Focusing on Lou Bianchi’s Motion to Hold Special Prosecutor Thomas McQueen, et al, in Contempt of Court – Part 2
This is a continuation of what is in McHenry County State’s Attorney Lou Bianchi’s motion for contempt of court against Special Prosecutor Thomas McQueen and Quest investigators Robert Scigalski and Patrick Hanretty before Rockford Judge Thomas McGraw.
The motion also charges that McQueen knew there was a virus on Bianchi assistant Joyce Synek’s computer, but also withheld that information. Ekl argues that the IT Department’s removal of the virus could explain the emails McQueen and Tonigan said were “missing” from Synek’s machine.
So, why involve Synek in the case.
In an August 6, 2010, email, McQueen writes Scigalski they “should bring some pressure by charging Synek in a complain with perjury and arresting her.”

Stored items
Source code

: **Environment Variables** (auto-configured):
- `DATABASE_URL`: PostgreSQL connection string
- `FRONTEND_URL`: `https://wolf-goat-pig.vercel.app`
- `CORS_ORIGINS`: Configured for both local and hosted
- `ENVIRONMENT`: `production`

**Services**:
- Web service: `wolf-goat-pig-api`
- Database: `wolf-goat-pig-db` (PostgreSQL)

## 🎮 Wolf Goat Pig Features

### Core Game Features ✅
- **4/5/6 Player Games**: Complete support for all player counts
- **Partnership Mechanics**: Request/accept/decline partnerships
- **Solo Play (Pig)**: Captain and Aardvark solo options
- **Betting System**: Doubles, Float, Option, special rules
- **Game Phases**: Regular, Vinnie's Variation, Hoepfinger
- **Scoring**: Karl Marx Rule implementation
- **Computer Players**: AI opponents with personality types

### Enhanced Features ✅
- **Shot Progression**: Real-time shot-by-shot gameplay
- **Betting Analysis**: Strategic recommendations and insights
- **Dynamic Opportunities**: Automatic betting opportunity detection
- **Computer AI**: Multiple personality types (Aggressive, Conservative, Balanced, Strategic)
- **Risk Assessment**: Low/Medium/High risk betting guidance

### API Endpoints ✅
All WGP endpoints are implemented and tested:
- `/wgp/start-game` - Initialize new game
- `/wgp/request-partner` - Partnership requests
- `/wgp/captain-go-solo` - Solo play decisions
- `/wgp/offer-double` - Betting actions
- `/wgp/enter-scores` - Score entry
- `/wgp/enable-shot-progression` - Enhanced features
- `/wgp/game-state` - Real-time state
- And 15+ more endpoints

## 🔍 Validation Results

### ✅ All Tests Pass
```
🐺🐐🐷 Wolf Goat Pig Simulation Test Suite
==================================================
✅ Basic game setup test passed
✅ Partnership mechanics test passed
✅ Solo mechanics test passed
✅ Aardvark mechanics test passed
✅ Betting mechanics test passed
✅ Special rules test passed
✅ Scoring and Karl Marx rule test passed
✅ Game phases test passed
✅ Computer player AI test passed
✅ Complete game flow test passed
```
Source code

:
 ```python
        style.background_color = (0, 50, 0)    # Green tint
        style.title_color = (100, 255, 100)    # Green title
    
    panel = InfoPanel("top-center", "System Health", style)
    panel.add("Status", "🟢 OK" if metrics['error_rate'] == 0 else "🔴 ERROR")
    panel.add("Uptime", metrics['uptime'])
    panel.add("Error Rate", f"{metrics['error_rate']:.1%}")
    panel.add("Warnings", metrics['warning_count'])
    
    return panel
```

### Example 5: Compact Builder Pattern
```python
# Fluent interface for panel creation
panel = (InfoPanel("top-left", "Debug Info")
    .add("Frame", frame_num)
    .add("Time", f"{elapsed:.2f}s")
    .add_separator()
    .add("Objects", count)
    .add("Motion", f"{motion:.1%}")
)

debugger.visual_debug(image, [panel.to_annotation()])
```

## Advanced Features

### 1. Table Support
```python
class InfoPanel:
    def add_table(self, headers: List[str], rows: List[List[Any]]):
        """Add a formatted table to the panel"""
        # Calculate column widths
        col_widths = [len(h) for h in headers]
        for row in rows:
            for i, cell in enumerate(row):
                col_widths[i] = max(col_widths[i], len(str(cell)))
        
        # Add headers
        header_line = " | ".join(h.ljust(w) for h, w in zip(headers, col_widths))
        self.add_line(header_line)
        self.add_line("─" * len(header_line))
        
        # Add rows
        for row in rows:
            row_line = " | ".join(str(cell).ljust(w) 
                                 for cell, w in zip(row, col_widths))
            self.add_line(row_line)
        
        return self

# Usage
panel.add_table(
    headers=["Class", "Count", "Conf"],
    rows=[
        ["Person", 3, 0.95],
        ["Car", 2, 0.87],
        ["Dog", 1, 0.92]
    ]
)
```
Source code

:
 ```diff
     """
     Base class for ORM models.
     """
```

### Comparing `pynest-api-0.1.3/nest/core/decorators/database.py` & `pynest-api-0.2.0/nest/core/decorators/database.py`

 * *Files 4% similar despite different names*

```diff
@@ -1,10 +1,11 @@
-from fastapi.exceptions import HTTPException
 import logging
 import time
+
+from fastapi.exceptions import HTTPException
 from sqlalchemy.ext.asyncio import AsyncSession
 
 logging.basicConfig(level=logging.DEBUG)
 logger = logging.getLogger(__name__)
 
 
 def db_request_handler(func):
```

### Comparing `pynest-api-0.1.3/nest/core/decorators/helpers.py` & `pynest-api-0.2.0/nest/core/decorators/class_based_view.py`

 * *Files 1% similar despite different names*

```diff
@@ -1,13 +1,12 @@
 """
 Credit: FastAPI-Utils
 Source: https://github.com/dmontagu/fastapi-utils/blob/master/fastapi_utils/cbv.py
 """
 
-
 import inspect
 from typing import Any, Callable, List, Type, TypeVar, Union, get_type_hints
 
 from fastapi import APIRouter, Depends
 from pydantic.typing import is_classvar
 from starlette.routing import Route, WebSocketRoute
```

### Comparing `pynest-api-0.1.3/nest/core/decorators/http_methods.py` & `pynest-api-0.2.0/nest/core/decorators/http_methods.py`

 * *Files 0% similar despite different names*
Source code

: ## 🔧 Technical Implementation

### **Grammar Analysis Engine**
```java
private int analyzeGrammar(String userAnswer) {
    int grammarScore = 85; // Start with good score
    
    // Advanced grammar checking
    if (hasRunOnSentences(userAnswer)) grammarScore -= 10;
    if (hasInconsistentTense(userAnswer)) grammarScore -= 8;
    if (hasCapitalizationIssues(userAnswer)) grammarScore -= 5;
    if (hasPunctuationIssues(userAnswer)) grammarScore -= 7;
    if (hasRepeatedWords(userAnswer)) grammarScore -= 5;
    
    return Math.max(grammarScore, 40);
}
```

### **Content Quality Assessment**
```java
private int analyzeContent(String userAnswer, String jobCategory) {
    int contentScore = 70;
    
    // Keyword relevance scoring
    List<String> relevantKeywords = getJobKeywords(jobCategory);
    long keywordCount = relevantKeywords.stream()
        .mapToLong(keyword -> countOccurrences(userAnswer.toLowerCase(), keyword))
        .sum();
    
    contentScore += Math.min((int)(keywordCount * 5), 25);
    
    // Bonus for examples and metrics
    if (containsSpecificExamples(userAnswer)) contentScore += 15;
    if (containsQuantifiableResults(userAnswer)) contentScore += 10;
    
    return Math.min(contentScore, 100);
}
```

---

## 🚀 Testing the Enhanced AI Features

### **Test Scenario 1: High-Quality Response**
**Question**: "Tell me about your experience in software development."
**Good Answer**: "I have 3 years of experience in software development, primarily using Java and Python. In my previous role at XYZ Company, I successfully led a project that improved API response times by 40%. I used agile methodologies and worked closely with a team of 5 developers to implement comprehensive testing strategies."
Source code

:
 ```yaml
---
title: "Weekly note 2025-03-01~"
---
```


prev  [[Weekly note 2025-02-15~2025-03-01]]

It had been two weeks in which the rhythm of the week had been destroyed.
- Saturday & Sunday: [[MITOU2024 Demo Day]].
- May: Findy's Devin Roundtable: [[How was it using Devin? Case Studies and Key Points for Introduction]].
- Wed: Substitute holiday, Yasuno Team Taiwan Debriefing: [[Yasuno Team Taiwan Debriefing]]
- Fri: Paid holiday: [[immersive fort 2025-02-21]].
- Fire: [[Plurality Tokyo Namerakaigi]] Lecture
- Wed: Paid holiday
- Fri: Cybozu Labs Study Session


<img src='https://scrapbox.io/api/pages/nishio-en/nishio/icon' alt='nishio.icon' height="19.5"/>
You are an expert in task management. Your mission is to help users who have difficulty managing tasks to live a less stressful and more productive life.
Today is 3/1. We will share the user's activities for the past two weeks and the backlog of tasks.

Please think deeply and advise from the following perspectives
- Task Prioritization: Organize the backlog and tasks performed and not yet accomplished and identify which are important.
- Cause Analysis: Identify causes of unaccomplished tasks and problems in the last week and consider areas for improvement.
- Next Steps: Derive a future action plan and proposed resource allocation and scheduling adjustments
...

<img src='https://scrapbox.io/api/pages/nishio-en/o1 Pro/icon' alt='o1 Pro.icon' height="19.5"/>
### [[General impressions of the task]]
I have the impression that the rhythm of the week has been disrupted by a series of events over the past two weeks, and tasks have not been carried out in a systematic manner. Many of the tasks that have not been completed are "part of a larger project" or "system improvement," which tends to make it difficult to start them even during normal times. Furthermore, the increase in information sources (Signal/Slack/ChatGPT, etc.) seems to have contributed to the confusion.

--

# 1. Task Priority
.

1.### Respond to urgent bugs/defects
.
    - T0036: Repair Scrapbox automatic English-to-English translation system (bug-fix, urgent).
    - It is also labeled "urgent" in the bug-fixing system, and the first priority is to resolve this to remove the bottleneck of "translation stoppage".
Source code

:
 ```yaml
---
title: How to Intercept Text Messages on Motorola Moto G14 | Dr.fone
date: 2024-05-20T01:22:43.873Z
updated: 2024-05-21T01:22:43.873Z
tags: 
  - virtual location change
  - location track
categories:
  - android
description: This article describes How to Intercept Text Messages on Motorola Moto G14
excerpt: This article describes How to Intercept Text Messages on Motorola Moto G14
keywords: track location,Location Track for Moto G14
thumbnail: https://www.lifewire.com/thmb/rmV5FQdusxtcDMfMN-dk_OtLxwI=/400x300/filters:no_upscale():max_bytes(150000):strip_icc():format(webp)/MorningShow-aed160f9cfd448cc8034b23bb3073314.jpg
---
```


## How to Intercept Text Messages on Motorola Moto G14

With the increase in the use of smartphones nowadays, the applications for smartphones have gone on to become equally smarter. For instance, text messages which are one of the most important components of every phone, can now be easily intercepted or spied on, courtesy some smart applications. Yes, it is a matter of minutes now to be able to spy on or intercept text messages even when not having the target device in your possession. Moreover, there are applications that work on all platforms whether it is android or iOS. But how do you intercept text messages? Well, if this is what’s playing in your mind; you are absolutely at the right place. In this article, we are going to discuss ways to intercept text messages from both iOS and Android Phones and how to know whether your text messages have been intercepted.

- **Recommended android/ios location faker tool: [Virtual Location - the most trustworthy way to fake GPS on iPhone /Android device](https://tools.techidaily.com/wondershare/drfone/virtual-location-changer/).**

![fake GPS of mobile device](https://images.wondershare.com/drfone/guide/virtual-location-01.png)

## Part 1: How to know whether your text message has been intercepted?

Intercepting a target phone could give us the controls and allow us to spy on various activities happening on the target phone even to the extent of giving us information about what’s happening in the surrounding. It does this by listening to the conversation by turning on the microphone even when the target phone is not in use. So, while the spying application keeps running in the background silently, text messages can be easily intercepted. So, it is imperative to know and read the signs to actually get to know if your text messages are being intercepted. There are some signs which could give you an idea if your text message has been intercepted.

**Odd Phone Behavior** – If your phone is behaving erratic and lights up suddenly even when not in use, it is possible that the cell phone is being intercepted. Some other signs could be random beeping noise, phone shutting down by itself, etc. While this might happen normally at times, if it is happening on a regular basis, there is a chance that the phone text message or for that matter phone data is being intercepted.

§ CHECK YOUR UNDERSTANDING
1/ In the piece on Bianchi's contempt motion, rewrite everything from "Focusing on Lou" down to "Judge Thomas McGraw.", replacing "Rockford Judge" with "Judge".
2/ Pick up the piece on Bianchi's contempt motion after its final sentence and carry it forward.
The records have no part in this.

§ RESPONSES TO THE EXERCISE
1/
Focusing on Lou Bianchi’s Motion to Hold Special Prosecutor Thomas McQueen, et al, in Contempt of Court – Part 2
This is a continuation of what is in McHenry County State’s Attorney Lou Bianchi’s motion for contempt of court against Special Prosecutor Thomas McQueen and Quest investigators Robert Scigalski and Patrick Hanretty before Judge Thomas McGraw.

2/
Scigalski failed to provide notes on interviews with McHenry County Treasurer Bill LeFew, Suzanne Lockhart and Demetri Tsilimigras.
Addition examples are provided.
Concerning a motion to remove Judge McGraw, Ekl reveals that information contained in the motion was “leaked” to an internet website, McHenryCountyLeaks.blogspot.com. [Exhibit KK.]
The article was entitled, “Bianchi’s Judge Received Payments from IASAAP” ["Illinois Association of State's Attorneys Appellate Prosecutor." Exhibit Q. Not the exact title of the article.]
“Great leak, Bob,” McQueen emailed Scigalski.
Turning to Quest investigator Hanretty, Ekl points to information withheld from interviews with Sue Serdar, the former Chairman of the Pro-Life Victory PAC, and Phil Weyma, one of its officers.
McQueen had advanced the hypothesis that because the Political Action Committee had made contributions to both Bianchi and another candidate resulted in a quid pro quo between Bianchi and the other candidate, who was also brought into the case.
That possibility was specifically denied by Serdar, but the denial was not provided to the Defense.
In a motion for sanctions held in Rockford, Hanretty first testified that Serdar told him there was no “this for that” arrangement. A few minutes later he reversed his testimony.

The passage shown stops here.